** BEGIN **

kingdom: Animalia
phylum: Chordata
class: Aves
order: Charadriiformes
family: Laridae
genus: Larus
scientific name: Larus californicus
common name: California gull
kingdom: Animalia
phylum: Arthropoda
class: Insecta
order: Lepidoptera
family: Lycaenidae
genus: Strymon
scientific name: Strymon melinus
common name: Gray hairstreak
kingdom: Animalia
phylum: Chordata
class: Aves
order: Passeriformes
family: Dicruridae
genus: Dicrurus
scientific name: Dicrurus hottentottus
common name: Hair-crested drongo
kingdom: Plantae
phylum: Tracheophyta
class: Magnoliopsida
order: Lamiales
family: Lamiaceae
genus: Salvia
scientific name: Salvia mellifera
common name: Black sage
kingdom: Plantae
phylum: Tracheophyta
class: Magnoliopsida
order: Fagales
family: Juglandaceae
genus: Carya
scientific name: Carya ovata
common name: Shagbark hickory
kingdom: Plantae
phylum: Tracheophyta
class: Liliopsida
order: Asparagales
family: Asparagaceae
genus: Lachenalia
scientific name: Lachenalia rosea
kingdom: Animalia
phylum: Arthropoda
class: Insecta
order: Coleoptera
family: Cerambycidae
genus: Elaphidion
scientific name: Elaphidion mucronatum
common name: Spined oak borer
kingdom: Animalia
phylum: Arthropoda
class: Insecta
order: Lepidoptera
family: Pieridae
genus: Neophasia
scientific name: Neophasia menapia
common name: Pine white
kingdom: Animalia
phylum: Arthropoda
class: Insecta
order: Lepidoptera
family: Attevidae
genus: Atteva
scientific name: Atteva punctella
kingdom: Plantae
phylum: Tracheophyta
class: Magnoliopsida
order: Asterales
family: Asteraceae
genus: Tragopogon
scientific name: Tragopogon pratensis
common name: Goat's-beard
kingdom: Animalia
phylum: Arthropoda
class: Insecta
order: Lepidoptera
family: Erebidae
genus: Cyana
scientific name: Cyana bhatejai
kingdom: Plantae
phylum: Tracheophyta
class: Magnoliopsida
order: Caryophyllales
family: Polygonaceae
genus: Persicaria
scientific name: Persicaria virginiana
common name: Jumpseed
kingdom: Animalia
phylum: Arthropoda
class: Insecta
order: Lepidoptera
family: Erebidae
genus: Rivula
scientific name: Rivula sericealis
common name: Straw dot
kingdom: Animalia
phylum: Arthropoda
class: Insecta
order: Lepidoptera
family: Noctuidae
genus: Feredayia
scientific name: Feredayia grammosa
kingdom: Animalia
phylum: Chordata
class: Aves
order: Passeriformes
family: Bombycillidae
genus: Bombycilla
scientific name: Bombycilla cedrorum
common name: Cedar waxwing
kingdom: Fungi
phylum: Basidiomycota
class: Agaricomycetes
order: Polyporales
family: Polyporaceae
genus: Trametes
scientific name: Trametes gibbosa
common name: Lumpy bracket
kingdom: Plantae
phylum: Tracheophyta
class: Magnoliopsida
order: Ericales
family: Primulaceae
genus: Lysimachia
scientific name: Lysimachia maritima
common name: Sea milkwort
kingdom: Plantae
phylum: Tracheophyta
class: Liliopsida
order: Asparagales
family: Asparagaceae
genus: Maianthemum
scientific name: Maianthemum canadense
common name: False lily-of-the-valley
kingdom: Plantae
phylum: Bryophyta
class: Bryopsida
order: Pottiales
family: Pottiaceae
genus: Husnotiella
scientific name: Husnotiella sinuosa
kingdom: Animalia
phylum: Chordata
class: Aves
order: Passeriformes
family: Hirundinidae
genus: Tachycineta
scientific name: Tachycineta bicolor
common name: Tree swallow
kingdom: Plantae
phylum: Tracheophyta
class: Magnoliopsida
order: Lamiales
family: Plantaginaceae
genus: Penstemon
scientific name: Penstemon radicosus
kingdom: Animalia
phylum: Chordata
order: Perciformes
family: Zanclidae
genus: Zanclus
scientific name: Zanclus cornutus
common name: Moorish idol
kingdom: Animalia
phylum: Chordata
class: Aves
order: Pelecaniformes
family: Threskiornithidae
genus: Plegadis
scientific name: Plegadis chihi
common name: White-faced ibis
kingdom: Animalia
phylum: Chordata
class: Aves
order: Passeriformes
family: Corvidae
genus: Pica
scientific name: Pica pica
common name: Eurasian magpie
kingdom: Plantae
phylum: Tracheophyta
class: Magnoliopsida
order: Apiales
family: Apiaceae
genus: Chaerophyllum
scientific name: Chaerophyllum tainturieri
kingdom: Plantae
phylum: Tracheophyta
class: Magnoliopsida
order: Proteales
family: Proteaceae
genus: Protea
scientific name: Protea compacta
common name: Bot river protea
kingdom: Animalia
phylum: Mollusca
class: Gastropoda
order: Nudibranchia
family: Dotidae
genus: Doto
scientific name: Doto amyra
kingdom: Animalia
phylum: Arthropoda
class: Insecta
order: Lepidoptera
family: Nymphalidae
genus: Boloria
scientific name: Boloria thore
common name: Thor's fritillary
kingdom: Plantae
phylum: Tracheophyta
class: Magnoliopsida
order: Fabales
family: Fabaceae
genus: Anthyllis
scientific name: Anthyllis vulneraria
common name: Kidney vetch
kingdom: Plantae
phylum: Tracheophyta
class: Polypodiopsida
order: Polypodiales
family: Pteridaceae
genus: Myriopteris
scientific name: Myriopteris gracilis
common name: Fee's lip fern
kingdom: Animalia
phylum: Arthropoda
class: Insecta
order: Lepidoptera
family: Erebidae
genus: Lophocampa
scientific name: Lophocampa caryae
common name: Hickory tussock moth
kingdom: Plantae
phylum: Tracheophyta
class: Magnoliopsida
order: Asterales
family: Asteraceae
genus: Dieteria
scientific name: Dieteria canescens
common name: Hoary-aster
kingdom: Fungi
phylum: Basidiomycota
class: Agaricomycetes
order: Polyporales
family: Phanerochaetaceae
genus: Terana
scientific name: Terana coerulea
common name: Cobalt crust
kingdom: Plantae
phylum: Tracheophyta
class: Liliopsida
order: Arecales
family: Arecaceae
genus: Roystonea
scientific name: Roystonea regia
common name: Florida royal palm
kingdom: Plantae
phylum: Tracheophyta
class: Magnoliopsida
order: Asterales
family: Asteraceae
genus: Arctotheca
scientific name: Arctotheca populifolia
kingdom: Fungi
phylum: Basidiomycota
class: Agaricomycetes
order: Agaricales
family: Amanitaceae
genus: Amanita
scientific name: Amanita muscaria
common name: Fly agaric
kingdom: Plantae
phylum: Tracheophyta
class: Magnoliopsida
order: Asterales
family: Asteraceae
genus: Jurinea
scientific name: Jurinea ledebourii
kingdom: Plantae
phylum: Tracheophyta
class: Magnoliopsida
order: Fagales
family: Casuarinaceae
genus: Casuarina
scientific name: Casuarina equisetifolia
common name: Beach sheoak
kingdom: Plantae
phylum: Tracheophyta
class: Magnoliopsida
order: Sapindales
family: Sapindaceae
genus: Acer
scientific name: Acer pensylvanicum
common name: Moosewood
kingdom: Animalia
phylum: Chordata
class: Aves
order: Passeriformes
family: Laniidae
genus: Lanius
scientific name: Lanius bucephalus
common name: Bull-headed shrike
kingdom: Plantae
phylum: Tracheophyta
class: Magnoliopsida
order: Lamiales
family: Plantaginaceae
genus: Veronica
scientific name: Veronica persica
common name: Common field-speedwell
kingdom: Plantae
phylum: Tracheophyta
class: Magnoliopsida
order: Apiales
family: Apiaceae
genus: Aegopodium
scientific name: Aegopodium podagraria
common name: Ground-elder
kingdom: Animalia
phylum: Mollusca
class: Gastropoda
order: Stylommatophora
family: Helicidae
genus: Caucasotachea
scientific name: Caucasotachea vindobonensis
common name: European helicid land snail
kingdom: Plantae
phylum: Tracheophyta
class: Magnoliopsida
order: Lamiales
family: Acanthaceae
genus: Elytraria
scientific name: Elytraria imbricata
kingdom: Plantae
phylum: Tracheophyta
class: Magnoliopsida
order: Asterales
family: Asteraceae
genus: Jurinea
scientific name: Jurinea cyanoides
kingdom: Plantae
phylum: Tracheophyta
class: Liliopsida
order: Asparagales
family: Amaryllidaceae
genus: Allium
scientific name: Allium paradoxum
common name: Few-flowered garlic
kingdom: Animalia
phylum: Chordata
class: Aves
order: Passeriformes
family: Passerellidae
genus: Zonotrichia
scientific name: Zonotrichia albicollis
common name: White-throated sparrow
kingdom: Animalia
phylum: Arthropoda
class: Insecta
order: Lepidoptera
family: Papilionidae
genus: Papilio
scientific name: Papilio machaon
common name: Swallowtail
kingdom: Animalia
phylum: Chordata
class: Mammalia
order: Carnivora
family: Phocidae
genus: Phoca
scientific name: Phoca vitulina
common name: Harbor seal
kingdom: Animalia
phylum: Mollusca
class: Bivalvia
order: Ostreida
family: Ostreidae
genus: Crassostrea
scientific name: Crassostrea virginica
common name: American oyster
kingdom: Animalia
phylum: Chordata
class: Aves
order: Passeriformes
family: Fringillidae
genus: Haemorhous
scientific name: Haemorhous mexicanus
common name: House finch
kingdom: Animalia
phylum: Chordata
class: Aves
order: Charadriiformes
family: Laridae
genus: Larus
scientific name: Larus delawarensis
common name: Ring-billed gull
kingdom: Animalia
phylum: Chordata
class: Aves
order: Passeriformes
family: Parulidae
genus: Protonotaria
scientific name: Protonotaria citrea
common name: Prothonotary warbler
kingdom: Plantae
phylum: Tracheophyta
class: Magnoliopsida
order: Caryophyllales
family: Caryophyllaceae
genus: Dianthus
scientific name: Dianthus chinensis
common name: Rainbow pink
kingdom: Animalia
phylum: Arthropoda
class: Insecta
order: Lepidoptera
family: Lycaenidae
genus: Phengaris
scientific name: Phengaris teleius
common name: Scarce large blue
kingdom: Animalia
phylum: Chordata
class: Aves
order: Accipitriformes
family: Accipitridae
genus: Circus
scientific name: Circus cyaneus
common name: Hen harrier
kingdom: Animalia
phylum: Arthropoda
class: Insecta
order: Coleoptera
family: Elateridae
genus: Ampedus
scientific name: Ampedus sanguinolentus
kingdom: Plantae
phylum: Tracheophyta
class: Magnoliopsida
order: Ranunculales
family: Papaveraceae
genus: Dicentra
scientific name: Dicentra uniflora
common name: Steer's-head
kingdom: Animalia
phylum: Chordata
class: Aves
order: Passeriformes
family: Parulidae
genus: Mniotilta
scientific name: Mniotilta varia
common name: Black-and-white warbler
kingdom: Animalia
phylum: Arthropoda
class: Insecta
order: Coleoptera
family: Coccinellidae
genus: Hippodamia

** END **

What you have to do: Starting at the line that has "scientific name: Allium paradoxum" and ending after the line that has "common name: White-throated sparrow", give those lines again with "vernacular name" in place of every "common name", leaving everything else the same.

Final answer:
scientific name: Allium paradoxum
vernacular name: Few-flowered garlic
kingdom: Animalia
phylum: Chordata
class: Aves
order: Passeriformes
family: Passerellidae
genus: Zonotrichia
scientific name: Zonotrichia albicollis
vernacular name: White-throated sparrow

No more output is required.